--- Quoted passage ---

Literature DB >> 22754174

A challenging case of total phalloplasty.

R Sridhar1, V Jayaraman.   

Abstract

Plastic surgery continues to maintain a prominent presence in the evolution of male genital reconstruction. In this case report, we are presenting a case of post-electric burn with a total loss of penis. Sustaining other major injuries following an electric burn with loss of right upper limb and extensive tissue damage to left upper limb, abdomen and both thighs, this young male patient was initially managed from life-threatening problems. With many options closed following a major electric burn and its acute management, penile and urethral reconstruction was a unique and a great challenge in this patient. Heeding to the patient's wish of male pattern micturition, we had performed a successful reconstruction of urethra and entire phallus with groin flap.

---

### Exercise details:
Copy everything in the phalloplasty case abstract from "Literature DB >>" down to "with groin flap.". The rows that follow have no connection to the phalloplasty case abstract.

--- Extracted data ---

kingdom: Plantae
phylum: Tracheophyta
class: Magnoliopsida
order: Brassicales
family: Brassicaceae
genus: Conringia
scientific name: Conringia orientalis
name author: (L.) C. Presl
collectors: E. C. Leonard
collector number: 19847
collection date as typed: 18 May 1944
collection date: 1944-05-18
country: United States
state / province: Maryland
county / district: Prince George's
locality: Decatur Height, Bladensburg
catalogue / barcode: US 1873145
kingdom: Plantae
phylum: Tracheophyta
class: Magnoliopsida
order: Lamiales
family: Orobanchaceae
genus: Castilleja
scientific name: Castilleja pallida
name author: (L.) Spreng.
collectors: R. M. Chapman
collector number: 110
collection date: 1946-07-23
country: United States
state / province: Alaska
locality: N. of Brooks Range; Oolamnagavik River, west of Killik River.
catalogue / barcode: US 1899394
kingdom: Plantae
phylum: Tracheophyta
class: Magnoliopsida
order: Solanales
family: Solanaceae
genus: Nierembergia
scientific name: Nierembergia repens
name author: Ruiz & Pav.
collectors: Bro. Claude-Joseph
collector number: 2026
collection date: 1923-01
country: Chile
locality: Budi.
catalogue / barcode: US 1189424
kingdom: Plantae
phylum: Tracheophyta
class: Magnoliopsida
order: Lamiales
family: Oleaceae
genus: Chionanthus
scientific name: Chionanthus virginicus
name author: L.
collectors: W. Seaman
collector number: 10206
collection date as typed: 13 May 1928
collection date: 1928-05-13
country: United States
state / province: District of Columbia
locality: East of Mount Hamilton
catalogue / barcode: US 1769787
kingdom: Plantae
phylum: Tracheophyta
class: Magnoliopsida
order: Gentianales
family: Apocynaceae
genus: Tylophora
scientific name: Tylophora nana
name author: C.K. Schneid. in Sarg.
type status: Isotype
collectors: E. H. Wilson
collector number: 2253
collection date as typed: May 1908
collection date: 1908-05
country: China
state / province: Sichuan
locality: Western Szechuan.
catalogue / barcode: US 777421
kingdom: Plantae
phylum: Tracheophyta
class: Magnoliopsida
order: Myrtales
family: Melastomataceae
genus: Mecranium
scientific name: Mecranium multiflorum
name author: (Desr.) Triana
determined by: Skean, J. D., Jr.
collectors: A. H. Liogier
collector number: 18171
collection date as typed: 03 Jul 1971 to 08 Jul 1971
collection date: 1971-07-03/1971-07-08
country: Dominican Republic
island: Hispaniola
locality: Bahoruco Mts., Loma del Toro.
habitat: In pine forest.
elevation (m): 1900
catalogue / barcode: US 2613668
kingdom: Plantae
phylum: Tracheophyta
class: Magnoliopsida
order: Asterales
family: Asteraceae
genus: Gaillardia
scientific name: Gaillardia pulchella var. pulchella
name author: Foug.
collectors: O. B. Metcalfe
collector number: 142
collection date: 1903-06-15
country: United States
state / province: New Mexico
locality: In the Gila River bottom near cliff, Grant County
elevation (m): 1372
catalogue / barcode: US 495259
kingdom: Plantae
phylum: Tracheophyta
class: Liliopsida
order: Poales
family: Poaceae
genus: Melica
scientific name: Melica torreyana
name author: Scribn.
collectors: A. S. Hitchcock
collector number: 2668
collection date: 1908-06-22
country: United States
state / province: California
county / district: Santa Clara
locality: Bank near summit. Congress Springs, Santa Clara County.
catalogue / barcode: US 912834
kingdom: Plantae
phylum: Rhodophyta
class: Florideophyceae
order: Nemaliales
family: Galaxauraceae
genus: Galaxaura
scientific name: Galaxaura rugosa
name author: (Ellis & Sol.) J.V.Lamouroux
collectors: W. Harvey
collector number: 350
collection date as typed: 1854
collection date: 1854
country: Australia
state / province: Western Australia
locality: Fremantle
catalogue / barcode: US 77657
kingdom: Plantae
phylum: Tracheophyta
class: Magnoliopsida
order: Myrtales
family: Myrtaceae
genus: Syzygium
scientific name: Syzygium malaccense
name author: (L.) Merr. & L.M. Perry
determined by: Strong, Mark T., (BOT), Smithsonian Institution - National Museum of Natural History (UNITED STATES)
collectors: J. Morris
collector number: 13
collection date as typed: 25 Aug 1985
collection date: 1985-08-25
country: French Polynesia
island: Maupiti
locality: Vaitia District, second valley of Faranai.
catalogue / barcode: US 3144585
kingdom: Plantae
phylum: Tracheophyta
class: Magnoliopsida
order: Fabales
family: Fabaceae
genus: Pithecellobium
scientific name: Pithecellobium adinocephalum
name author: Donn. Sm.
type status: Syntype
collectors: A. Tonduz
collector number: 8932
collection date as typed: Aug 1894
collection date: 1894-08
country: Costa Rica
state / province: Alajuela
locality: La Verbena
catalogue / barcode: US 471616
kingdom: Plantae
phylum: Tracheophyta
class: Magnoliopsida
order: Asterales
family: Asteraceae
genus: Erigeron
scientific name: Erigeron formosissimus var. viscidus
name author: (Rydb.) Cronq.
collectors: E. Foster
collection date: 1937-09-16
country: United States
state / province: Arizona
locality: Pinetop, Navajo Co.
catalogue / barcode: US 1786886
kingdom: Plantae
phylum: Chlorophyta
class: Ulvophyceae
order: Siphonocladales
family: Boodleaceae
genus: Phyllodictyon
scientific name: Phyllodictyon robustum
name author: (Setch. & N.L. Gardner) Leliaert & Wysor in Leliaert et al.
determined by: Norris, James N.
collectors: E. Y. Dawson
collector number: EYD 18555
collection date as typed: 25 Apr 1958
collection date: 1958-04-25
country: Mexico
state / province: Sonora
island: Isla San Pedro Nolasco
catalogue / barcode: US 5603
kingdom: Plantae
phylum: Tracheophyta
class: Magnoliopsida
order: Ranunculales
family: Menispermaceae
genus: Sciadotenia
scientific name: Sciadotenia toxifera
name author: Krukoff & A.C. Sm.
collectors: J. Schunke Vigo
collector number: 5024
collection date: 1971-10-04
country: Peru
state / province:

---

### Reply to the task:
Literature DB >> 22754174

A challenging case of total phalloplasty.

R Sridhar1, V Jayaraman.   

Abstract

Plastic surgery continues to maintain a prominent presence in the evolution of male genital reconstruction. In this case report, we are presenting a case of post-electric burn with a total loss of penis. Sustaining other major injuries following an electric burn with loss of right upper limb and extensive tissue damage to left upper limb, abdomen and both thighs, this young male patient was initially managed from life-threatening problems. With many options closed following a major electric burn and its acute management, penile and urethral reconstruction was a unique and a great challenge in this patient. Heeding to the patient's wish of male pattern micturition, we had performed a successful reconstruction of urethra and entire phallus with groin flap.